The Austin Chronicle

https://www.austinchronicle.com/arts/2015-05-01/hausfrau/

Hausfrau: A Novel

Reviewed by Jessi Cape, May 1, 2015, Arts

by Jill Alexander Essbaum
Random House, 336 pp., $26

Mad Men's Betty Draper embodied the twisted secrets of a housewife plagued by hellish sadness, sweltering isolation, and strangled relationships. Sabina, of Anaïs Nin's A Spy in the House of Love, systematically sought sexual healing in explicit extramarital affairs to ease her restlessness and fragmented self. Somewhere between, there is Anna Benz, main character of Hausfrau. In desperate need of love, myopic but not intentionally cruel, her habitual, terrible decisions block every avenue to happiness. A deeply tragic character we'd love to hate but cannot because each sliver of light in her dark world of devastation illuminates our own pain and potential steps toward tragedy. And it's mesmerizing: "This hyperbolic sadness consumed her. Except when it didn't. Which was rarely."

Striking parallels with Anna Karenina and Madame Bovary give Hausfrau a classic, timeless feel – trains, erotic trysts, and masked snarls of domesticity – while snippets of technology ("32 missed calls") root the story in modern times. Set in Switzerland, an intentionally neutral nation with similarly polished and polite citizens, expat-American Anna lives with her Swiss husband and children, all of whom she struggles to love well, and she stumbles every second, every day. She has few friends, doesn't speak the language, and functions with a shattered, shrouded psyche long steeped in fear and pain. Subconscious screams for relief from intense depression and loneliness transform her body into a vessel for her next fix. Sex is all she craves, and not at all what she needs, causing her to avoid the glare of truth with startling behavior: "A secret's safest hiding place is in the open." This is a tale of (un)consciousness, not morality, and it is very, very sad.

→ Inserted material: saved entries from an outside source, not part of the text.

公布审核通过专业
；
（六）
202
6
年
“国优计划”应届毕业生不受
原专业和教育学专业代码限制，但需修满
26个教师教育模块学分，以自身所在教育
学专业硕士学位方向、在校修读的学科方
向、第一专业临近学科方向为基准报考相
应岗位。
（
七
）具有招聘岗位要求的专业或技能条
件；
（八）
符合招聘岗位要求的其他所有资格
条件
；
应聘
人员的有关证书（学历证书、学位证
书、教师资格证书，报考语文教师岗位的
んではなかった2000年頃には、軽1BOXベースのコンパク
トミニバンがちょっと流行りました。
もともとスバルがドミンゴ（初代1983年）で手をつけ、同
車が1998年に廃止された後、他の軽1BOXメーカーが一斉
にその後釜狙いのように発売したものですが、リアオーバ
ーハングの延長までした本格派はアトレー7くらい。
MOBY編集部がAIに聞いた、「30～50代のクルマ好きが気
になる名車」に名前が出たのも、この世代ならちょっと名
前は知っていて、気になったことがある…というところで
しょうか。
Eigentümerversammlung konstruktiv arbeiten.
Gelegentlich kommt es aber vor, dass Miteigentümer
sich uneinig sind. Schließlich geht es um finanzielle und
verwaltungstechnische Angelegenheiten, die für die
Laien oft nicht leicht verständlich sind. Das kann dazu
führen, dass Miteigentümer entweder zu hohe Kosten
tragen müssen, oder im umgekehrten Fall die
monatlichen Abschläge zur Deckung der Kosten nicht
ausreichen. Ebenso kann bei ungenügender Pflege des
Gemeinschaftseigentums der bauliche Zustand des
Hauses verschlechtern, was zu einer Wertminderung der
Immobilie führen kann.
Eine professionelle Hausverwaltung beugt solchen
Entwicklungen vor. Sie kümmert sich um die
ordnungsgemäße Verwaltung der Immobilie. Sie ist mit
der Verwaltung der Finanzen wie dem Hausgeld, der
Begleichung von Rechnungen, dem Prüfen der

Still, despite a foreboding box of death announcements, secrets teetering on the brink of disastrous discovery, and gut-wrenching tragedy, the pages fly by, a testament to Essbaum's elegant prose influenced by her long-celebrated poetic chops. Symbolism abounds – fire and shadows, God and grief, redemption and place – and Anna's psychotherapy sessions incorporate fascinating philosophical elements. "What stays in shadow controls you," but in between the paint cracks and brushstrokes, this portrait of a woman possesses a glimmer of that inexplicable hope that refuses, against the odds, to die.